The unit circle is a circle with radius 1 centered at the origin. For any angle θ, the point on the unit circle has coordinates (cos(θ), sin(θ)). It's fundamental because it extends trigonometric functions to all angles, not just those in right triangles.

Why is it called the "unit" circle?

It's called the unit circle because it has a radius of 1 unit. This makes calculations simple: the distance from the origin to any point on the circle is always 1, and the equation is simply x² + y² = 1.

How does the unit circle relate to right triangles?

When you draw a right triangle with one vertex at the origin and the hypotenuse as a radius of the unit circle, the x-coordinate equals cos(θ) (adjacent/hypotenuse) and y-coordinate equals sin(θ) (opposite/hypotenuse). Since the hypotenuse = 1, these simplify to just the coordinates!
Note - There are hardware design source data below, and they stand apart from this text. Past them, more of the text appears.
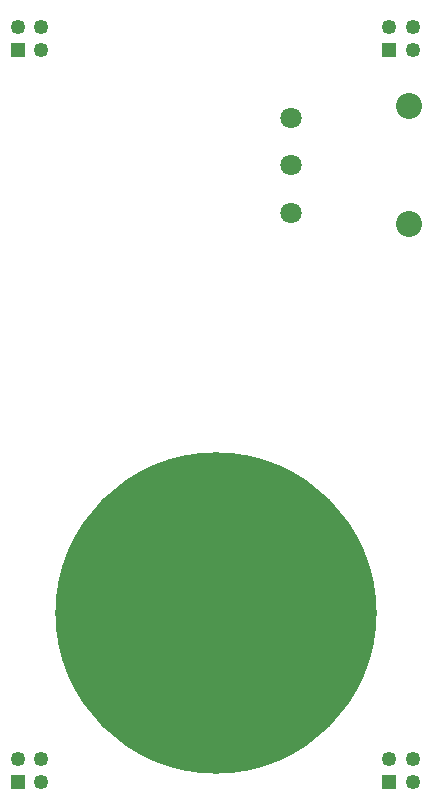
<source format=gts>
G04*
G04 #@! TF.GenerationSoftware,Altium Limited,Altium Designer,21.3.2 (30)*
G04*
G04 Layer_Color=8388736*
%FSTAX24Y24*%
%MOIN*%
G70*
G04*
G04 #@! TF.SameCoordinates,65AEA3AE-AEA4-4408-87EB-DFBB4D2FCE8C*
G04*
G04*
G04 #@! TF.FilePolarity,Negative*
G04*
G01*
G75*
%ADD12C,0.0867*%
%ADD13C,0.0710*%
%ADD14C,0.0493*%
%ADD15R,0.0493X0.0493*%
%ADD16C,1.0710*%
D12*
X042725Y035331D02*
D03*
Y039269D02*
D03*
D13*
X038788Y0373D02*
D03*
Y038875D02*
D03*
Y035725D02*
D03*
D14*
X042872Y04192D02*
D03*
X042085D02*
D03*
X042872Y041133D02*
D03*
X03048Y04192D02*
D03*
X029693D02*
D03*
X03048Y041133D02*
D03*
Y01752D02*
D03*
X029693D02*
D03*
X03048Y016733D02*
D03*
X042872Y01752D02*
D03*
X042085D02*
D03*
X042872Y016733D02*
D03*
D15*
X042085Y041133D02*
D03*
X029693D02*
D03*
Y016733D02*
D03*
X042085D02*
D03*
D16*
X036295Y02237D02*
D03*
M02*

</source>
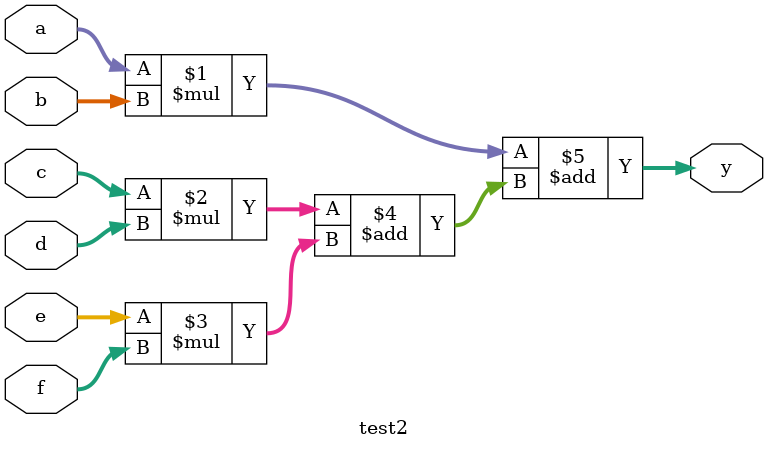
<source format=v>
module test1(a, b, c, d, e, f, y);
    input [19:0] a, b, c;
    input [15:0] d, e, f;
    output [41:0] y;
    assign y = a*b + c*d + e*f;
endmodule

module test2(a, b, c, d, e, f, y);
    input [19:0] a, b, c;
    input [15:0] d, e, f;
    output [41:0] y;
    assign y = a*b + (c*d + e*f);
endmodule

</source>
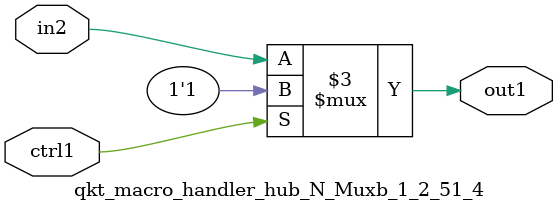
<source format=v>

`timescale 1ps / 1ps


module qkt_macro_handler_hub_N_Muxb_1_2_51_4( in2, ctrl1, out1 );

    input in2;
    input ctrl1;
    output out1;
    reg out1;

    
    // rtl_process:qkt_macro_handler_hub_N_Muxb_1_2_51_4/qkt_macro_handler_hub_N_Muxb_1_2_51_4_thread_1
    always @*
      begin : qkt_macro_handler_hub_N_Muxb_1_2_51_4_thread_1
        case (ctrl1) 
          1'b1: 
            begin
              out1 = 1'b1;
            end
          default: 
            begin
              out1 = in2;
            end
        endcase
      end

endmodule





</source>
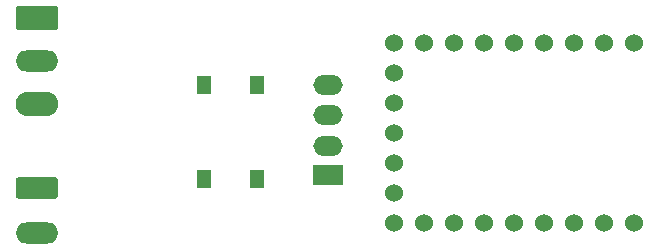
<source format=gbr>
%TF.GenerationSoftware,KiCad,Pcbnew,8.0.8*%
%TF.CreationDate,2025-10-03T16:42:55-04:00*%
%TF.ProjectId,RP2040_Count,52503230-3430-45f4-936f-756e742e6b69,v1*%
%TF.SameCoordinates,Original*%
%TF.FileFunction,Soldermask,Bot*%
%TF.FilePolarity,Negative*%
%FSLAX46Y46*%
G04 Gerber Fmt 4.6, Leading zero omitted, Abs format (unit mm)*
G04 Created by KiCad (PCBNEW 8.0.8) date 2025-10-03 16:42:55*
%MOMM*%
%LPD*%
G01*
G04 APERTURE LIST*
G04 Aperture macros list*
%AMRoundRect*
0 Rectangle with rounded corners*
0 $1 Rounding radius*
0 $2 $3 $4 $5 $6 $7 $8 $9 X,Y pos of 4 corners*
0 Add a 4 corners polygon primitive as box body*
4,1,4,$2,$3,$4,$5,$6,$7,$8,$9,$2,$3,0*
0 Add four circle primitives for the rounded corners*
1,1,$1+$1,$2,$3*
1,1,$1+$1,$4,$5*
1,1,$1+$1,$6,$7*
1,1,$1+$1,$8,$9*
0 Add four rect primitives between the rounded corners*
20,1,$1+$1,$2,$3,$4,$5,0*
20,1,$1+$1,$4,$5,$6,$7,0*
20,1,$1+$1,$6,$7,$8,$9,0*
20,1,$1+$1,$8,$9,$2,$3,0*%
G04 Aperture macros list end*
%ADD10C,1.524000*%
%ADD11RoundRect,0.250000X-1.550000X0.650000X-1.550000X-0.650000X1.550000X-0.650000X1.550000X0.650000X0*%
%ADD12O,3.600000X1.800000*%
%ADD13RoundRect,0.291667X-1.508333X0.758333X-1.508333X-0.758333X1.508333X-0.758333X1.508333X0.758333X0*%
%ADD14O,3.600000X2.100000*%
%ADD15R,2.500000X1.700000*%
%ADD16O,2.500000X1.700000*%
%ADD17R,1.300000X1.550000*%
G04 APERTURE END LIST*
D10*
%TO.C,U5*%
X155910000Y-79760000D03*
X153370000Y-79760000D03*
X150830000Y-79760000D03*
X148290000Y-79760000D03*
X145750000Y-79760000D03*
X143210000Y-79760000D03*
X140670000Y-79760000D03*
X138130000Y-79760000D03*
X135590000Y-79760000D03*
X135600000Y-82300000D03*
X135600000Y-84840000D03*
X135600000Y-87380000D03*
X135600000Y-89920000D03*
X135600000Y-92460000D03*
X135590000Y-95000000D03*
X138130000Y-95000000D03*
X140670000Y-95000000D03*
X143210000Y-95000000D03*
X145750000Y-95000000D03*
X148290000Y-95000000D03*
X150830000Y-95000000D03*
X153370000Y-95000000D03*
X155910000Y-95000000D03*
%TD*%
D11*
%TO.C,TB1*%
X105357500Y-92112500D03*
D12*
X105357500Y-95922500D03*
%TD*%
D13*
%TO.C,J2*%
X105357500Y-77680000D03*
D12*
X105357500Y-81340000D03*
D14*
X105357500Y-85000000D03*
%TD*%
D15*
%TO.C,J3*%
X130000000Y-91000000D03*
D16*
X130000000Y-88500000D03*
X130000000Y-85900000D03*
X130000000Y-83400000D03*
%TD*%
D17*
%TO.C,SW1*%
X124000000Y-91350000D03*
X124000000Y-83400000D03*
X119500000Y-91350000D03*
X119500000Y-83400000D03*
%TD*%
M02*

</source>
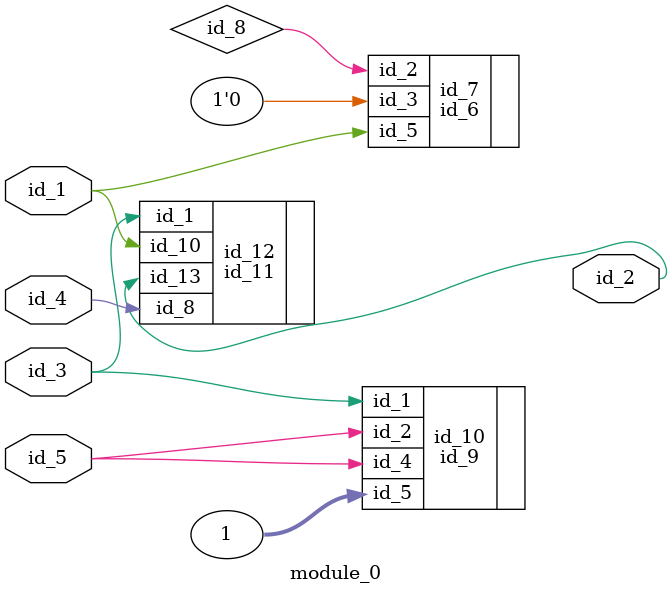
<source format=v>
module module_0 (
    id_1,
    id_2,
    id_3,
    id_4,
    id_5
);
  input id_5;
  input id_4;
  input id_3;
  output id_2;
  input id_1;
  id_6 id_7 (
      .id_5(id_2),
      .id_3(1'b0),
      .id_5(id_4),
      .id_5(id_4),
      .id_5(id_1),
      .id_2(id_8)
  );
  id_9 id_10 (
      .id_4(id_5),
      .id_1(id_3),
      .id_2(id_7),
      .id_2(id_5),
      .id_5(1)
  );
  id_11 id_12 (
      .id_10(id_4),
      .id_13(id_2),
      .id_1 (id_3),
      .id_8 (id_4),
      .id_10(id_1)
  );
endmodule

</source>
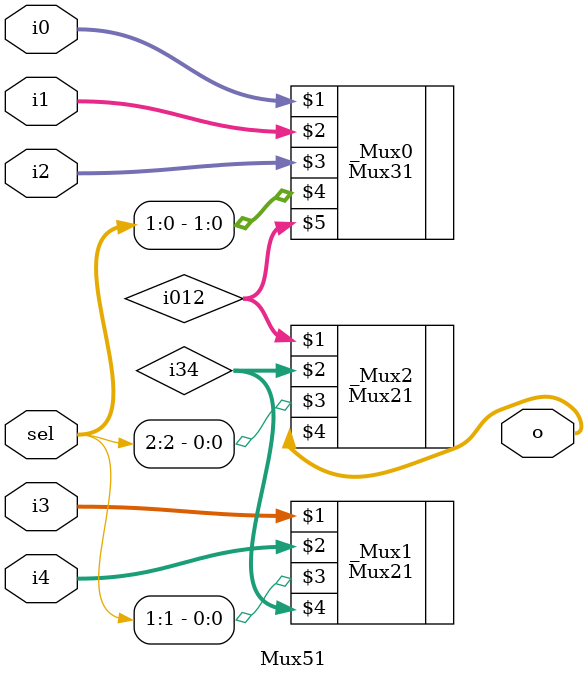
<source format=v>
/*
sel|o
---|--
000|i0
001|i1
01x|i2
10x|i3
11x|i4
*/

module Mux51 #(
    parameter WIDTH = 32
) (
    input [WIDTH-1:0] i0,
    input [WIDTH-1:0] i1,
    input [WIDTH-1:0] i2,
    input [WIDTH-1:0] i3,
    input [WIDTH-1:0] i4,
    input [2:0] sel,
    output [WIDTH-1:0] o
);
    wire [WIDTH-1:0] i012, i34;

    Mux31 #(.WIDTH(WIDTH)) _Mux0(i0, i1, i2, sel[1:0], i012);
    Mux21 #(.WIDTH(WIDTH)) _Mux1(i3, i4, sel[1], i34);
    Mux21 #(.WIDTH(WIDTH)) _Mux2(i012, i34, sel[2], o);

endmodule
</source>
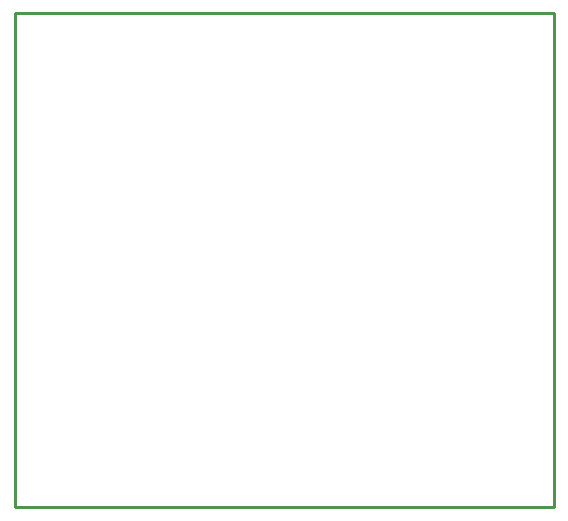
<source format=gko>
G04*
G04 #@! TF.GenerationSoftware,Altium Limited,Altium Designer,20.0.13 (296)*
G04*
G04 Layer_Color=16711935*
%FSLAX44Y44*%
%MOMM*%
G71*
G01*
G75*
%ADD43C,0.2540*%
D43*
X405130Y867608D02*
X861060D01*
X405130Y449580D02*
Y867608D01*
Y449580D02*
X861060D01*
Y867608D01*
M02*

</source>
Why is x² + y² always equal to 1?

This is the Pythagorean theorem applied to the unit circle. Since the radius is 1, and the radius is the hypotenuse of the right triangle formed by the point and the axes, we have x² + y² = 1² = 1. This is also the Pythagorean identity: cos²(θ) + sin²(θ) = 1.

How do I use the unit circle to find trig values?

For any angle θ: (1) Find the point where the angle's terminal side intersects the unit circle, (2) The x-coordinate is cos(θ), (3) The y-coordinate is sin(θ), (4) tan(θ) = y/x. The quadrant tells you the signs of these values.

What are the key angles I should know on the unit circle?

Memorize: 0° (1, 0), 30° (√3/2, 1/2), 45° (√2/2, √2/2), 60° (1/2, √3/2), 90° (0, 1), 180° (-1, 0), 270° (0, -1), 360° (1, 0). Use symmetry to find other quadrants.

Why is the unit circle important in calculus?

The unit circle helps derive derivatives of trigonometric functions. For example, the derivative of sin(θ) = cos(θ) becomes intuitive when you visualize how the y-coordinate (sin) changes as you move around the circle, and it equals the x-coordinate (cos).